SCHOOLS will reopen across England on March 8 under Boris Johnson’s roadmap out of lockdown, which is set to be unveiled this afternoon.
But can you keep your children home even though classrooms are no longer closed because of Covid-19?
Will I be fined for not sending my child to school?
Families who ignore the government’s rules on their kid’s education will be hit with a penalty unless they have a “good reason”.
It is against the law to withhold your child from school, except for a small number of exceptions.
These include your child being ill, or if you have received advance permission from the school.
Under current laws, a local council can give each parent a fine of £60, which rises to £120 each if the fine is not paid within 21 days.
If the fine still remains unpaid after 28 days you may be prosecuted for your child’s absence from school.
This could result in a fine of up to £2,500, a community order or a jail sentence of up to three months.
A Department for Education spokesperson said: “The Chief and Deputy Chief Medical Officers have highlighted the risks of not being in education on their development and mental health.
“Schools should work with families to ensure children are attending full time.

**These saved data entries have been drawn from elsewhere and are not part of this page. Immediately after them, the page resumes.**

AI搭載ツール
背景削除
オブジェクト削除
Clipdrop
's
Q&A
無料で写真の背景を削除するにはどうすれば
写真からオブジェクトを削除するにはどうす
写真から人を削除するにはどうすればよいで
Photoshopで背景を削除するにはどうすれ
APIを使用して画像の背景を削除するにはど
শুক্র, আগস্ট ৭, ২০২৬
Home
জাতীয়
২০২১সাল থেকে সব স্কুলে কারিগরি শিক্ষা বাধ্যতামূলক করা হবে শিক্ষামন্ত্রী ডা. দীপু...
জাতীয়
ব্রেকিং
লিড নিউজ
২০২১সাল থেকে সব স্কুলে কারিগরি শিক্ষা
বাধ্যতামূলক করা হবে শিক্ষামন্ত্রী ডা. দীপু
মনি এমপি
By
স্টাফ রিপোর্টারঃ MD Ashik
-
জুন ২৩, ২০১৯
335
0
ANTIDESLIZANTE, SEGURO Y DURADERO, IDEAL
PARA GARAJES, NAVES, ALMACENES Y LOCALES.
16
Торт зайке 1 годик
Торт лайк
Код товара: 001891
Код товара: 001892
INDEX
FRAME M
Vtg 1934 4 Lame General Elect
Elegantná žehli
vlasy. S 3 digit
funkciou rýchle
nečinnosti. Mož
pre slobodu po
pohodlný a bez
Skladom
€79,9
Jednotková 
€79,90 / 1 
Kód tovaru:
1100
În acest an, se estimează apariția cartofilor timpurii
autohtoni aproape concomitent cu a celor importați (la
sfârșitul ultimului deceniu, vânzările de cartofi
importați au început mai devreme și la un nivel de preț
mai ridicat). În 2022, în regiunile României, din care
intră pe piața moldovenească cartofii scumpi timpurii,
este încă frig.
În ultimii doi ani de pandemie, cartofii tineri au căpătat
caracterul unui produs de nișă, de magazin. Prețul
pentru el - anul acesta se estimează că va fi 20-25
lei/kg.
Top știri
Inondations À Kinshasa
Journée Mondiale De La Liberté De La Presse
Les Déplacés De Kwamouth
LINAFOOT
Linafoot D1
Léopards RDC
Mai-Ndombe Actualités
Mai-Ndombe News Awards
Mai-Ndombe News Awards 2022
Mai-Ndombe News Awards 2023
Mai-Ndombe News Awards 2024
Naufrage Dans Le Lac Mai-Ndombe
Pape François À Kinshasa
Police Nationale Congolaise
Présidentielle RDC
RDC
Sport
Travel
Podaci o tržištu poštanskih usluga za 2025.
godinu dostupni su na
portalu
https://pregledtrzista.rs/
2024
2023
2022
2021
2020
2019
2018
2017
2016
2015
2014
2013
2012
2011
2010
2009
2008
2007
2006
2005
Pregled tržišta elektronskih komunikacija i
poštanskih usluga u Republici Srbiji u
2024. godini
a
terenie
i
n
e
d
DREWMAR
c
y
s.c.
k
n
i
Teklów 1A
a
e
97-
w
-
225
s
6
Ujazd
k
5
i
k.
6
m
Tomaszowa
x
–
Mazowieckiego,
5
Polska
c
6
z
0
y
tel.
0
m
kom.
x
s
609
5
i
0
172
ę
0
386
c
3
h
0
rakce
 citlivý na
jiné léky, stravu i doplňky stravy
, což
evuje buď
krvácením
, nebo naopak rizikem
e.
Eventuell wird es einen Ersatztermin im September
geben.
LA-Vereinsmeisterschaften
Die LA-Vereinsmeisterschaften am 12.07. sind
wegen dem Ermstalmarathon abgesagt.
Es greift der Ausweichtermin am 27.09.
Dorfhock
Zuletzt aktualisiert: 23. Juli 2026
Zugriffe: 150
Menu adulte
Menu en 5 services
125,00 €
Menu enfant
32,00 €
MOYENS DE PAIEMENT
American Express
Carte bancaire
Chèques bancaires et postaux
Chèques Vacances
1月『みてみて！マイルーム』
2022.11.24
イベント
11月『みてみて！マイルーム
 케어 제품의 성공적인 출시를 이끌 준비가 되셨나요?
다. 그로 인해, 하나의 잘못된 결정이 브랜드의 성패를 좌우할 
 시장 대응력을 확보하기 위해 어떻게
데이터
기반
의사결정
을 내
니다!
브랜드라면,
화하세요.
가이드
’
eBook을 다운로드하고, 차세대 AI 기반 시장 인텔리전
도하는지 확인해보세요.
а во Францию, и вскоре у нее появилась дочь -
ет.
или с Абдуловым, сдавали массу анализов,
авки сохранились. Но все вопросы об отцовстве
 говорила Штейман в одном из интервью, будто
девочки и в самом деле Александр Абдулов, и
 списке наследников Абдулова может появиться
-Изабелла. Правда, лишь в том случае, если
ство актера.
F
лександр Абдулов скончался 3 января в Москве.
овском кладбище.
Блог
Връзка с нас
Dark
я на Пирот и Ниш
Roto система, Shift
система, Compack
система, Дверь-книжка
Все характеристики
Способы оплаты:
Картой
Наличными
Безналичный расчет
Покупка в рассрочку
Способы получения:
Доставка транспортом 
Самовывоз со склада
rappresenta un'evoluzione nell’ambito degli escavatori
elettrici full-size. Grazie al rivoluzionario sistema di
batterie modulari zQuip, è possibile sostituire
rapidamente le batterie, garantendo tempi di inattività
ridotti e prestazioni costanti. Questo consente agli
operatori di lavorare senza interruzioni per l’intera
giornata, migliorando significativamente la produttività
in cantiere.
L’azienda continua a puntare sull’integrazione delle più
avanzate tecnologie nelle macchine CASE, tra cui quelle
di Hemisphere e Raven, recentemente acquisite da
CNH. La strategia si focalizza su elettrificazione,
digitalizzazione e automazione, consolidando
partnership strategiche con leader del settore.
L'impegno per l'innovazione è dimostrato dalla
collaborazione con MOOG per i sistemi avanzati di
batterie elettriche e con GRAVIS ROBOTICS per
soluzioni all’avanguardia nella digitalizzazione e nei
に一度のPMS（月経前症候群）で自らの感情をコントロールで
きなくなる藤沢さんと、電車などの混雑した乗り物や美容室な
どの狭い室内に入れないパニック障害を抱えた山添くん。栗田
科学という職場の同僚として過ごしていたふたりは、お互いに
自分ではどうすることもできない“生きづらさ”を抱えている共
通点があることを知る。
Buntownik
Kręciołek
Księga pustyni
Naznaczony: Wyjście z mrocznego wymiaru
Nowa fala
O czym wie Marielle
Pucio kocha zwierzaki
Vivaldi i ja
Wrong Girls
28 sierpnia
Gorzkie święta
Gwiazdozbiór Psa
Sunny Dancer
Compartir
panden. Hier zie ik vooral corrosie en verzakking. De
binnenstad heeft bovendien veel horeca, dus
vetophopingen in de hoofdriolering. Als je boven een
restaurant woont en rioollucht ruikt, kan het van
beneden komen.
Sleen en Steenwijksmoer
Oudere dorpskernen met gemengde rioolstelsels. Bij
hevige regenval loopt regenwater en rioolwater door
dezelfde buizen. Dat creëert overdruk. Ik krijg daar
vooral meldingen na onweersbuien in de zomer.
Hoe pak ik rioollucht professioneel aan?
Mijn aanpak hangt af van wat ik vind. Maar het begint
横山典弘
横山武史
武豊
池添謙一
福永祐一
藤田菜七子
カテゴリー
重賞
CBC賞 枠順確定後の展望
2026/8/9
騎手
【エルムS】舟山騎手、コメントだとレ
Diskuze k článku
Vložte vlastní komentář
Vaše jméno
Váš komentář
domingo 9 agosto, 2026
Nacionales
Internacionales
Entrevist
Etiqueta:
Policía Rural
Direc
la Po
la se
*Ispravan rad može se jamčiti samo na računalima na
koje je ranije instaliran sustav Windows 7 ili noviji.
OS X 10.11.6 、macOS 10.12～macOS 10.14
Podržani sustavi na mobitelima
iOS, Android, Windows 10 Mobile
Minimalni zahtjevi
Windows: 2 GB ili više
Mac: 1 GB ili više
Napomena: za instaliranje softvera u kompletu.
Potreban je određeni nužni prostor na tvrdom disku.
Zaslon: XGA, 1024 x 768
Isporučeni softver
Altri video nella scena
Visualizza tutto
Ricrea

As usual, fines will sit alongside this, but only as a last resort and where there is no valid reason for absence.”
However, guidance from the Department also states that schools should “bear in mind the potential concerns of pupils, parents and households who may be reluctant or anxious about attending school and put the right support in place to address this”.
When your school reopens, your child should attend unless already agreed with the headteacher.
What if my child needs to quarantine?
Children who are particularly vulnerable to coronavirus and those who have compromised immune systems are exempt from mandatory school attendance.
It’s likely that schools will have electronic learning platforms already in place.
Last time schools reopened students formed bubbles in their year group and were told to stay home when there was an outbreak among pupils.
It is also strongly recommended that parents ensure their children’s other vaccinations are up to date.
What have headteachers said about fining parents?
Headteachers unions, the Association of School and College Leaders, and the National Association of Head Teachers agree it is right to prioritise keeping pupils in the classroom.
They have called on ministers to be transparent about the risks to children, families and school staff.
The unions have previously called on the government to remove fines for parents who keep their children out of school, the Guardian reports.
NEU Joint General Secretary Kevin Courtney insisted last November that ONS data showed schools “are an engine for virus transmission”.
A joint statement by teachers’ unions this week warned bringing all pupils in England back to school together on March 8 would be “reckless”.